The international beauty icon, along with co-inventor George Anthiel, developed a “Secret Communications System” to help combat the Nazis in World War II. By manipulating radio frequencies at irregular intervals between transmission and reception, the invention formed an unbreakable code to prevent classified messages from being intercepted by enemy personnel.

Lamarr and Anthiel received a patent in 1941, but the enormous significance of their invention was not realized until decades later. It was first implemented on naval ships during the Cuban Missile Crisis and subsequently emerged in numerous military applications. But most importantly, the “spread spectrum” technology that Lamarr helped to invent would galvanize the digital communications boom, forming the technical backbone that makes cellular phones, fax machines and other wireless operations possible.

As is the case with many of the famous women inventors, Lamarr received very little recognition of her innovative talent at the time, but recently she has been showered with praise for her groundbreaking invention. In 1997, she and George Anthiel were honored with the Electronic Frontier Foundation (EFF) Pioneer Award. And later in the same year, Lamarr became the first female recipient of the BULBIE™ Gnass Spirit of Achievement Award, a prestigious lifetime accomplishment prize for inventors that is dubbed “The Oscar™ of Inventing.”

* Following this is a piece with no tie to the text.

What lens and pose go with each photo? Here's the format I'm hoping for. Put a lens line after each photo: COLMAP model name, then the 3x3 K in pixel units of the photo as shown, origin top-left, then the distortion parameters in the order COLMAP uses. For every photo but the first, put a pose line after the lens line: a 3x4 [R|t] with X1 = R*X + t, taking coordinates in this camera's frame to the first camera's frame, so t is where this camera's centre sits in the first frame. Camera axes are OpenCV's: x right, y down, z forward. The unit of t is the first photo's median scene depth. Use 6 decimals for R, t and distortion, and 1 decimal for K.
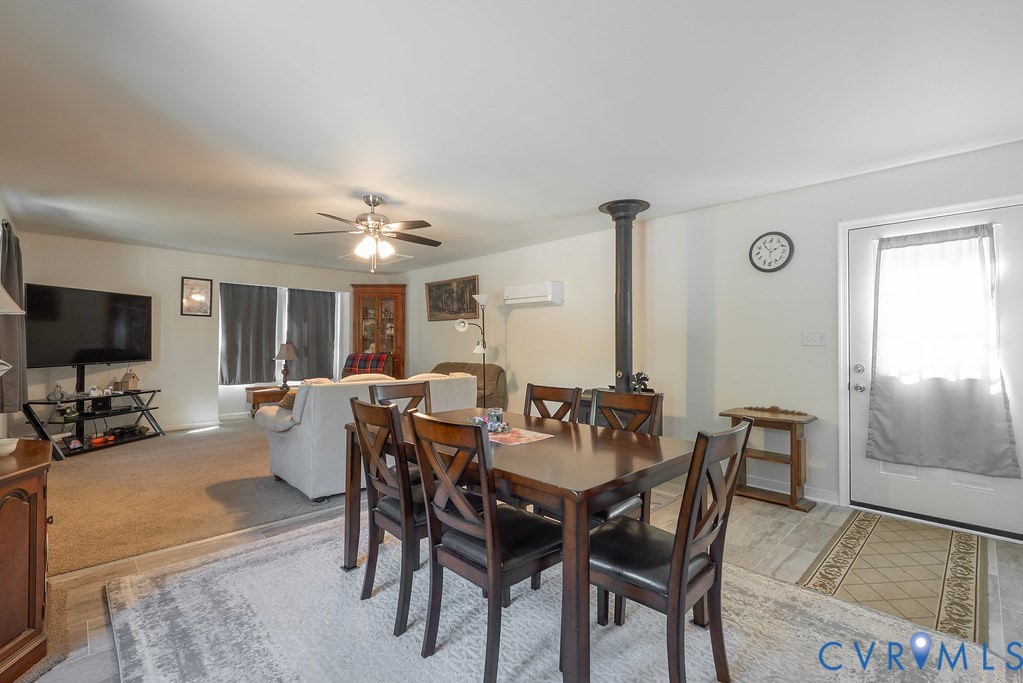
lens RADIAL K [[472.7, 0, 515.1], [0, 472.7, 341.2], [0, 0, 1]] dist [-0.004924, -0.000589]
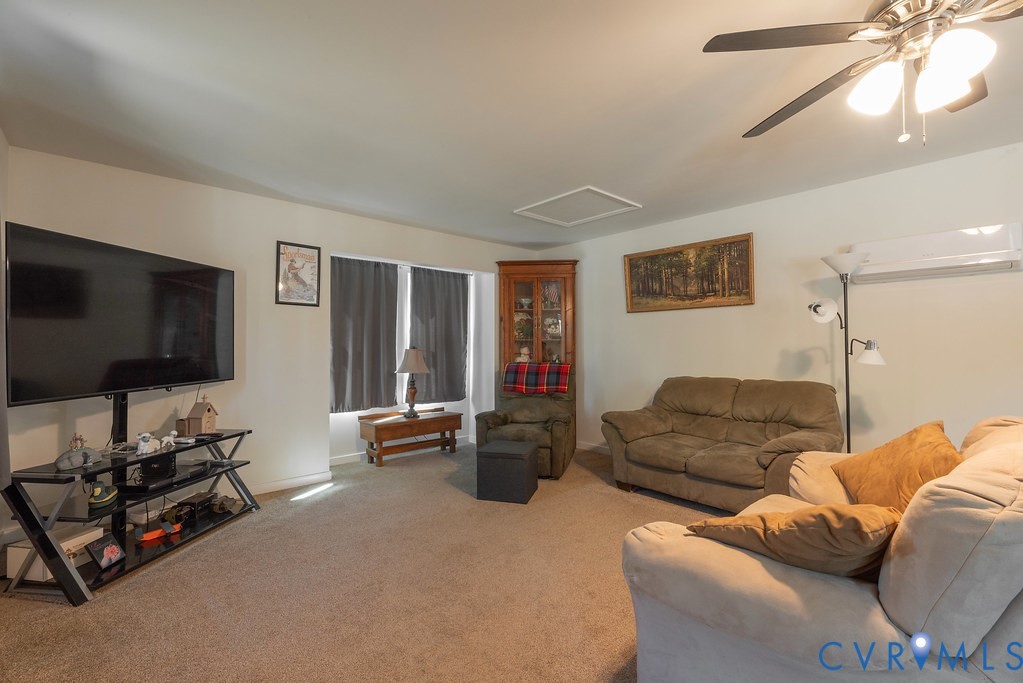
lens RADIAL K [[472.7, 0, 508.4], [0, 472.7, 340.7], [0, 0, 1]] dist [-0.004924, -0.000589]
pose [[0.998734, -0.007544, -0.049741, -0.383735], [0.007181, 0.999946, -0.007483, -0.000295], [0.049795, 0.007116, 0.998734, 0.410135]]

You can read more about Lamarr, the inventor, over here.

Ginger Rogers

Even when she wasn’t dancing her way into the public’s heart with frequent collaborator Fred Astaire, Ginger Rogers was always on the move. She beat Frank Sinatra at golf, fished when time would allow, became a competitive skeet shooter, and a “near champion” tennis player.

Carole Lombard

A darling of screwball comedies popular during the 1930s, Carole Lombard and second husband Clark Gable were an unstoppable team. The media was fascinated with them, so when Gable divorced his estranged wife to elope with Lombard, the paparazzi was sure to follow. The couple moved into a 20-acre ranch in Encino, California where they spent time hunting and tending to their barnyard animals. Their vacations consisted of more hunting, fishing, and other outdoor activities. The cameras loved Lombard’s heart-shaped face and delicate features — a striking contrast to her tough-talking style and knee-deep-in-the-mud sporty side she indulged freely during her downtime.

Katharine Hepburn

During an outing with her nephew Jack Grant in Beverly Hills, Hollywood’s ultimate modern woman Katharine Hepburn set foot on a skateboard for the first time. Grant was writing a skateboarding book at the time and encouraged his sophisticated aunt to give it a whirl. Hepburn had always demonstrated a prowess for athletics and refused to conform to society’s expectations of women, especially celebrities, so she was a natural when it came to the male-dominated sport.

Marilyn Monroe

Hollywood groomed Marilyn to play the stereotypical “dumb blonde,” but the actress was far more complex than the silver screen would allow. Stories, writings, and personal articles revealed after her death, still surfacing over 50 years later, reveal a passionate woman with an intellectual curiosity that was rarely given the spotlight. Monroe was an avid reader. Her library contained over four hundred books. She attended night classes at UCLA, where she studied literature and history. And she wrote poetry that explored her deepest fears and desires — a collection of which was published in Fragments: Poems, Intimate Notes, Letters.

Only parts of us will ever touch only parts of others – one’s own truth is just that really — one’s own truth. We can only share the part that is understood by within another’s knowing acceptable to the other — therefore so one is for most part alone. As it is meant to be in evidently in nature — at best though perhaps it could make our understanding seek another’s loneliness out.